EXCERPTED RECORDS Block Start

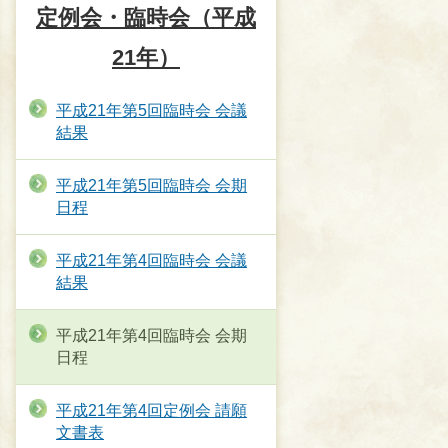
定例会・臨時会（平成
21年）
平成21年第5回臨時会 会議
結果
平成21年第5回臨時会 会期
日程
平成21年第4回臨時会 会議
結果
平成21年第4回臨時会 会期
日程
平成21年第4回定例会 請願
文書表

EXCERPTED RECORDS Block End

▶ THE TASK: The output has to match the data above line for line, except that pictures are dropped.

▶ REPLY:
定例会・臨時会（平成
21年）
平成21年第5回臨時会 会議
結果
平成21年第5回臨時会 会期
日程
平成21年第4回臨時会 会議
結果
平成21年第4回臨時会 会期
日程
平成21年第4回定例会 請願
文書表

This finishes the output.